Selain itu, APPNIA juga terus menjalin kerja sama yang baik dengan pemerintah dan pemangku kepentingan lainnya untuk memastikan pemenuhan akses terhadap produk nutrisi berkualitas di Indonesia, tentunya sesuai ketentuan dan regulasi yang berlaku baik di tingkat global maupun nasional,” tegas Rivanda.
Salah satu wujud konkrit atas dukungan APPNIA terhadap ASI Eksklusif adalah bahwa sebagian besar perusahaan anggota APPNIA telah menerapkan kebijakan cuti melahirkan bagi ibu bekerja selama 6 bulan agar ibu dapat mengupayakan pemberian ASI eksklusif bagi bayinya dan juga penyediaan Ruang Laktasi pada seluruh kantor dan pabrik perusahaan anggota APPNIA.
Sementara itu, Pakar Kesehatan Masyarakat Universitas Indonesia Ahmad Syafiq dalam kesempatan yang sama menyampaikan, pemenuhan kebutuhan gizi dalam kondisi pandemi Covid-19, sangat mendesak, mengingat masih adanya tantangan peningkatan status gizi di Indonesia.
Ahmad Syafiq menjelaskan, saat ini masih belum banyak konsentrasi dalam pemenuhan gizi ibu menyusui, padahal kebutuhan nutrisi ibu menyusui jauh lebih tinggi dibandingkan selama masa kehamilan. Kiranya, kebutuhan nutrisi ini dapat dipersiapkan sejak remaja.
"Di masa pandemi, ibu menyusui perlu mendapat perhatian yang lebih demi memastikan kualitas ASI dan Kesehatan ibu selama masa menyusui,” ucapnya.
Di tempat yang sama, Pakar Kesehatan Sandra Fikawati juga mendorong agar ibu hamil dan menyusui memperhatikan keseimbangan asupan gizi, karena memiliki relasi erat dengan keberhasilan ASI eksklusif.
Ia mengingatkan, keberhasilan ASI ekslusif mensyaratkan tiga aspek utama yakni durasi menyusui selama 6 bulan, status gizi bayi, dan yang terpenting status gizi ibu memenuhi minimal indeks massa tubuh normal.
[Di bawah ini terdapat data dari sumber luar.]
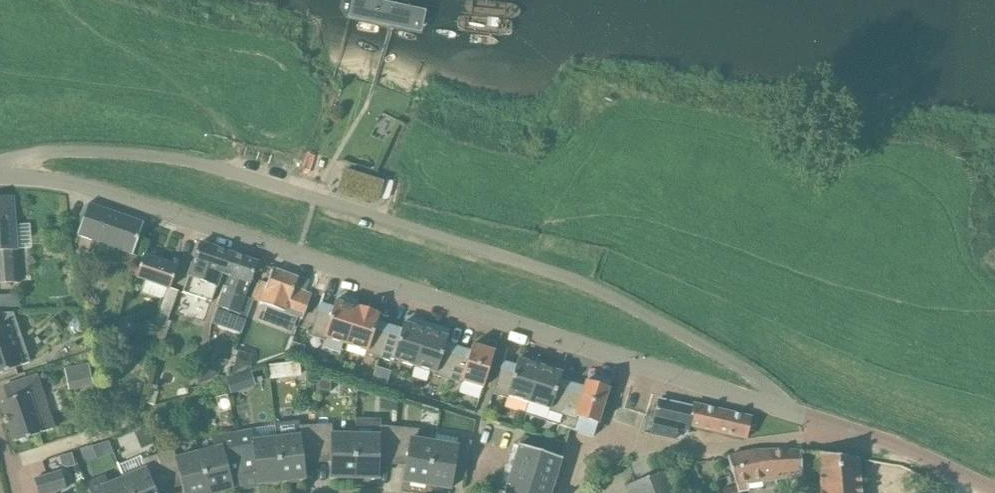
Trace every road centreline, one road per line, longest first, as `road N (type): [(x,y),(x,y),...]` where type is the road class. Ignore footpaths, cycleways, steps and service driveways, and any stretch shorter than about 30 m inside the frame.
road 1 (residential): [(0,164),(66,151),(146,155),(271,184),(593,289),(746,371),(784,409)]
road 2 (residential): [(784,409),(376,286),(125,199),(0,176)]
road 3 (residential): [(637,451),(809,439),(832,426)]
road 4 (residential): [(994,492),(907,449),(832,426)]

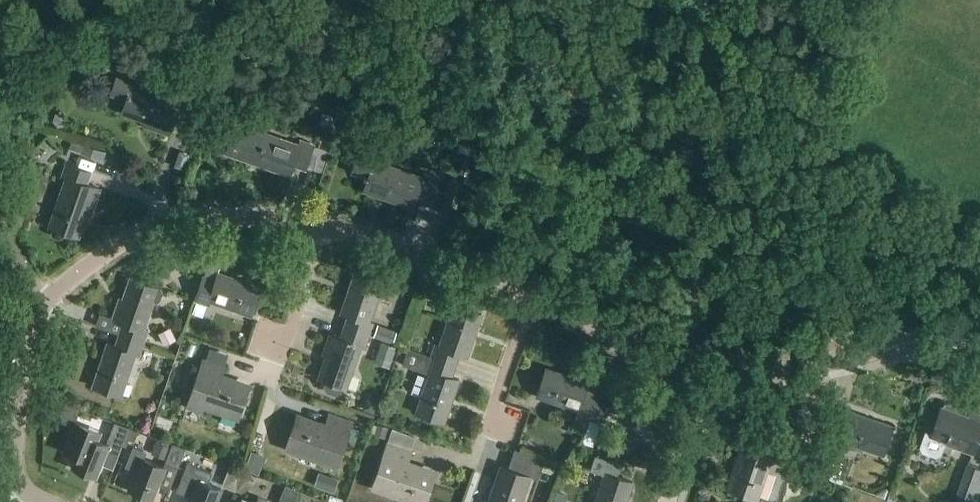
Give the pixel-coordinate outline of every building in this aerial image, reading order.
[(116,77),(111,92),(133,100),(129,113),(152,122),(150,127),(168,133),(173,118),(181,121),(187,123),(195,99),(169,90),(168,95),(116,77)] [(322,113),(318,124),(332,129),(336,118),(322,113)] [(250,127),(253,120),(240,117),(238,123),(236,122),(226,152),(290,173),(293,164),(305,168),(313,144),(299,139),(298,144),(250,127)] [(425,150),(428,135),(413,131),(409,146),(425,150)] [(83,145),(80,153),(102,161),(105,153),(83,145)] [(350,173),(367,178),(363,188),(414,205),(416,197),(430,202),(439,177),(423,171),(422,175),(376,160),(379,154),(359,148),(350,173)] [(50,231),(50,234),(52,236),(57,238),(60,238),(62,236),(63,232),(77,237),(85,215),(89,217),(99,188),(85,184),(89,172),(67,164),(63,177),(64,177),(67,178),(50,227),(51,228),(50,231)] [(225,274),(228,260),(216,258),(214,271),(225,274)] [(345,293),(338,312),(349,315),(369,321),(381,285),(386,286),(387,285),(392,270),(368,262),(364,273),(356,271),(351,286),(352,286),(349,294),(345,293)] [(204,275),(195,300),(198,301),(208,305),(210,300),(251,314),(261,287),(219,272),(216,279),(204,275)] [(123,322),(119,334),(143,342),(147,331),(144,330),(153,301),(157,302),(160,300),(162,292),(161,289),(158,288),(158,287),(129,278),(122,299),(119,298),(112,318),(123,322)] [(431,356),(456,364),(460,353),(467,355),(481,313),(454,304),(440,344),(436,343),(431,356)] [(349,315),(345,327),(370,335),(374,323),(369,321),(349,315)] [(374,337),(394,343),(398,331),(378,325),(374,337)] [(365,348),(370,335),(345,327),(341,338),(334,336),(319,379),(325,381),(323,385),(326,391),(336,394),(342,392),(343,387),(346,388),(360,346),(365,348)] [(170,328),(158,333),(164,346),(176,340),(170,328)] [(143,342),(119,334),(115,345),(108,343),(93,387),(121,396),(135,354),(139,355),(143,342)] [(382,343),(376,362),(390,367),(396,348),(382,343)] [(456,364),(431,356),(409,348),(403,365),(430,374),(417,411),(444,421),(459,378),(452,376),(456,364)] [(238,419),(248,389),(220,379),(224,367),(203,359),(189,400),(186,409),(202,415),(205,406),(238,419)] [(179,366),(172,388),(183,391),(190,370),(179,366)] [(571,429),(585,434),(601,387),(547,368),(537,395),(579,409),(571,429)] [(601,387),(585,434),(582,442),(593,446),(603,418),(659,438),(664,421),(651,417),(655,406),(633,398),(636,393),(615,385),(613,391),(601,387)] [(367,398),(363,409),(374,413),(378,402),(367,398)] [(956,412),(957,408),(955,408),(955,406),(948,403),(947,405),(944,404),(933,434),(927,432),(923,444),(925,448),(939,453),(943,452),(946,443),(974,454),(979,437),(979,414),(970,410),(967,416),(956,412)] [(884,455),(894,427),(850,412),(840,440),(884,455)] [(325,422),(297,413),(285,450),(337,467),(352,423),(328,415),(325,422)] [(97,477),(109,445),(98,441),(101,433),(74,423),(63,453),(75,457),(72,468),(97,477)] [(123,446),(130,428),(116,423),(109,441),(123,446)] [(379,425),(376,435),(385,438),(388,428),(379,425)] [(139,431),(130,428),(123,446),(126,447),(128,442),(134,444),(139,431)] [(745,439),(728,488),(758,498),(759,496),(768,470),(775,472),(786,439),(768,433),(763,445),(750,441),(745,439)] [(166,460),(170,447),(157,442),(152,454),(166,460)] [(173,442),(166,462),(179,467),(186,447),(173,442)] [(434,477),(436,470),(407,459),(409,452),(387,444),(371,488),(411,501),(425,501),(434,477)] [(133,447),(125,467),(135,471),(128,490),(154,499),(159,486),(166,467),(164,467),(141,458),(143,451),(133,447)] [(830,475),(837,452),(821,447),(814,469),(830,475)] [(633,482),(618,477),(623,464),(596,456),(591,471),(605,475),(596,501),(626,501),(633,482)] [(222,490),(208,484),(212,473),(187,464),(176,492),(190,497),(189,501),(217,501),(222,490)] [(959,490),(978,496),(979,491),(979,469),(968,464),(959,490)] [(236,491),(244,470),(231,465),(223,486),(236,491)] [(528,476),(501,467),(489,501),(520,501),(528,476)] [(319,473),(315,486),(334,492),(338,480),(319,473)] [(909,500),(914,486),(901,481),(896,495),(909,500)] [(300,491),(286,485),(280,501),(295,501),(300,491)] [(877,493),(877,496),(886,499),(889,490),(887,489),(877,493)] [(553,501),(566,501),(568,494),(557,490),(553,501)]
Maka penting sekali agar ibu menyusui mendapatkan perhatian untuk pemenuhan asupan gizinya.
Ketua Umum Persatuan Ahli Gizi Indonesia (PERSAGI) Entos Zainal menggarisbawahi pentingnya kontribusi lintas sektor dari Kementerian dan Lembaga terkait dalam memperkuat intervensi gizi spesifik dan sensitif, khususnya bagi ibu menyusui.
Entos Zainal mengungkapkan, “Tidak boleh ada yang dilupakan dalam masa pandemi ini, misalnya dalam bansos diberikan kepada masyarakat harus mampu mewakili pemikiran terhadap kebutuhan ibu menyusui, agar selama masa pandemi ini bisa menjadi momentum perbaikan gizi ibu menyusui dan pada akhirnya memberikan dampak ke tumbuh kembang anak.”
Penyelenggaraan Webinar oleh Pusat Kajian Gizi dan Kesehatan, FKM UI dilatarbelakangi oleh kepedulian terhadap kondisi gizi ibu hamil di Indonesia saat ini yang masih mengkhawatirkan.
Dua masalah gizi utama pada ibu hamil di Indonesia adalah kurang energi kronis (KEK) dan anemia.
Dengan situasi prevalensi KEK dan anemia di Indonesia yang tinggi, serta dalam kondisi ibu yang memiliki cadangan lemak postpartum yang rendah, maka kualitas ASI ibu sangat mungkin berkurang dan tidak dapat mencukupi kebutuhan pemberian ASI eksklusif selama 6 bulan pertama.
Menurut temuan beberapa penelitian skala mikro di Indonesia, kondisi status gizi kurang pada ibu menyusui dapat mengakibatkan ketidakberhasilan pemberian ASI eksklusif.
Namun demikian, promosi ASI eksklusif yang aktif dilakukan oleh pemerintah dan organisasi non-profit belum diimbangi dengan upaya advokasi tentang konsumsi gizi untuk ibu menyusui kepada masyarakat luas.